None of the demonstrators said they had been personally victimized by a payday lender, but they said the interest rates that are charged by the industry take advantage of the poor.


"I can’t imagine taking money from people who are in need," said Emory resident Nancy Garretson. "There used to be usury laws that you weren’t supposed to charge excessive interest. And now they’re charging 390 percent – that’s absurd."


Brian Johns, of the Virginia Organizing Project, said similar demonstrations are being staged around the states to encourage legislators to regulate the payday lending industry.


Annual percentage rates posted at the Advance America Cash Advance store in the shopping center were listed as 391.07 percent for a 14-day loan term and 782.14 percent for a seven-day loan term.
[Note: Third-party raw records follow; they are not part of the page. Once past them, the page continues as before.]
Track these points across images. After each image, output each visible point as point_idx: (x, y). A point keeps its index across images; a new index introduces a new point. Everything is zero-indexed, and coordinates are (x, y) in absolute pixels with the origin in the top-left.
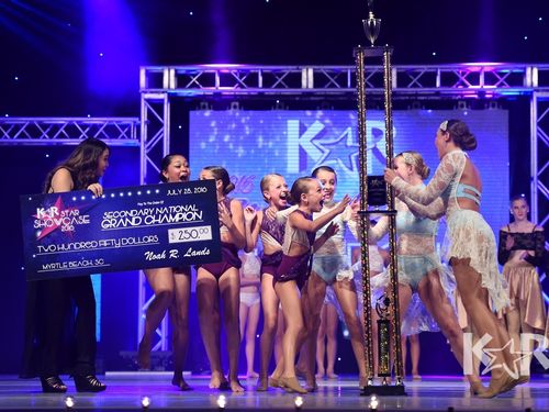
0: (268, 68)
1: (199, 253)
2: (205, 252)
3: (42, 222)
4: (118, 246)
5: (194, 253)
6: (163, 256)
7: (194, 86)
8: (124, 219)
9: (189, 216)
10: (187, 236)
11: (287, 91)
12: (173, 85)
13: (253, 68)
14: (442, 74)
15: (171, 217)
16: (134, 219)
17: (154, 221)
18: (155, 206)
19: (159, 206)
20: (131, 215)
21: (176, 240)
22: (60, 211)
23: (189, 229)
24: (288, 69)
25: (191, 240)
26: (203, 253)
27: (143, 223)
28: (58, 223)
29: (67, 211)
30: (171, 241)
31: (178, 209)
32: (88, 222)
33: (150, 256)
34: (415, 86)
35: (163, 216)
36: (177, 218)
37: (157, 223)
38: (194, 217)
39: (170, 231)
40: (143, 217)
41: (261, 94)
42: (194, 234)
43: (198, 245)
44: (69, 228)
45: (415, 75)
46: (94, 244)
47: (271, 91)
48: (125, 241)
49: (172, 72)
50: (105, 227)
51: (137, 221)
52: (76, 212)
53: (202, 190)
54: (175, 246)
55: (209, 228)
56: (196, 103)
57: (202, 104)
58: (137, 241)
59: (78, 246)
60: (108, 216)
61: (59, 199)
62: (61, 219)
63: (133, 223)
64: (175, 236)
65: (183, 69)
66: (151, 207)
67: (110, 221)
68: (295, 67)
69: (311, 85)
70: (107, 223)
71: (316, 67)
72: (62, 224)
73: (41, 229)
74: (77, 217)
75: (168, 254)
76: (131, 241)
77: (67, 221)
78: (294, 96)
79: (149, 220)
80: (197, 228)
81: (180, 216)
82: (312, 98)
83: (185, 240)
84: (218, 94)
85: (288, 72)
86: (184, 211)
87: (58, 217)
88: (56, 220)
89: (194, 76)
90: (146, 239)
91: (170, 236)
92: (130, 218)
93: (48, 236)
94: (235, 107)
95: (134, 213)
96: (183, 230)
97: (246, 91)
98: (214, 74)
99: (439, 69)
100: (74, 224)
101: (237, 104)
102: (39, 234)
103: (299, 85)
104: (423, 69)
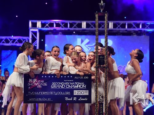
0: (71, 22)
1: (83, 99)
2: (86, 99)
3: (31, 84)
4: (56, 94)
5: (82, 99)
6: (71, 99)
7: (47, 27)
8: (59, 85)
9: (81, 86)
10: (80, 93)
11: (77, 29)
12: (40, 27)
13: (66, 21)
14: (128, 24)
15: (75, 86)
16: (62, 86)
17: (69, 87)
18: (70, 82)
19: (71, 82)
20: (62, 84)
21: (76, 94)
22: (37, 80)
23: (81, 91)
24: (78, 22)
25: (81, 94)
26: (85, 99)
27: (65, 87)
28: (36, 85)
29: (40, 81)
30: (74, 94)
31: (78, 83)
32: (46, 85)
33: (67, 99)
34: (119, 28)
35: (72, 85)
36: (77, 86)
37: (70, 88)
38: (83, 87)
39: (74, 91)
40: (66, 85)
41: (69, 30)
42: (83, 93)
43: (84, 97)
44: (40, 86)
45: (119, 24)
46: (48, 93)
47: (72, 29)
48: (59, 93)
49: (40, 22)
50: (52, 87)
51: (63, 86)
52: (43, 81)
53: (87, 78)
54: (76, 96)
55: (88, 91)
56: (47, 32)
57: (50, 33)
58: (63, 93)
59: (42, 93)
60: (53, 83)
61: (37, 76)
62: (37, 83)
63: (62, 87)
64: (76, 93)
65: (43, 21)
66: (68, 82)
67: (54, 85)
68: (80, 21)
69: (85, 27)
70: (53, 86)
71: (87, 21)
72: (38, 85)
73: (30, 86)
74: (43, 83)
75: (73, 99)
76: (61, 93)
77: (39, 84)
78: (80, 31)
79: (68, 86)
80: (84, 91)
81: (78, 86)
82: (85, 31)
83: (79, 95)
84: (55, 30)
85: (77, 23)
86: (80, 84)
87: (36, 83)
88: (35, 83)
89: (47, 24)
90: (66, 93)
91: (74, 93)
92: (61, 85)
93: (32, 89)
94: (60, 34)
95: (63, 83)
96: (79, 91)
97: (64, 29)
98: (53, 23)
99: (127, 23)
100: (42, 85)
101: (61, 33)
102: (29, 88)
103: (81, 27)
104: (122, 22)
For example, the store charges $15 to borrow $100 for two weeks.


The clerk in the store referred all questions to his company’s corporate office in Spartanburg, S.C.


Company spokesman Jamie Fulmer said customers aren’t so concerned about the annual percentage rate because with short-term loans, they don’t expect to be paying interest for a year.


"This is the first I’ve heard of it, so I don’t have any comments," Fulmer said of the statewide demonstrations. "I think our customers take affront to the fact that those who are protesting don’t think they are smart enough to make their own decisions."


Fulmer said the average payday loan borrower makes $41,000 per year, and 90 percent of borrowers have high school diplomas. He said half have college experience and own homes.


The demonstrators favor passage of a state law that would cap the annual percentage rate for payday lenders at 36 percent, limiting borrowers to one loan at a time, limiting the number of loans to five in a 12-month period and extending loan terms to two pay cycles.


Johns says the bill is a compromise between reformers who want strict regulations on the lending industry and people who don’t see the need for major reforms.


He said the 2002 law allowing payday lenders to operate in Virginia "basically undid almost 300 years worth of usury laws."


Dozens of localities in Virginia – including Bristol, Abingdon, Washington County, Scott County, Lee County, Duffield and St. Paul – have approved resolutions asking the General Assembly to cap the interest rates that can be charged by payday lenders.


Fulmer said consumers should have the opportunity to choose short-term loans over bank fees. He said a 36 percent annual interest cap would limit charges to $1.38 for a two-week loan – "an effective ban of the product."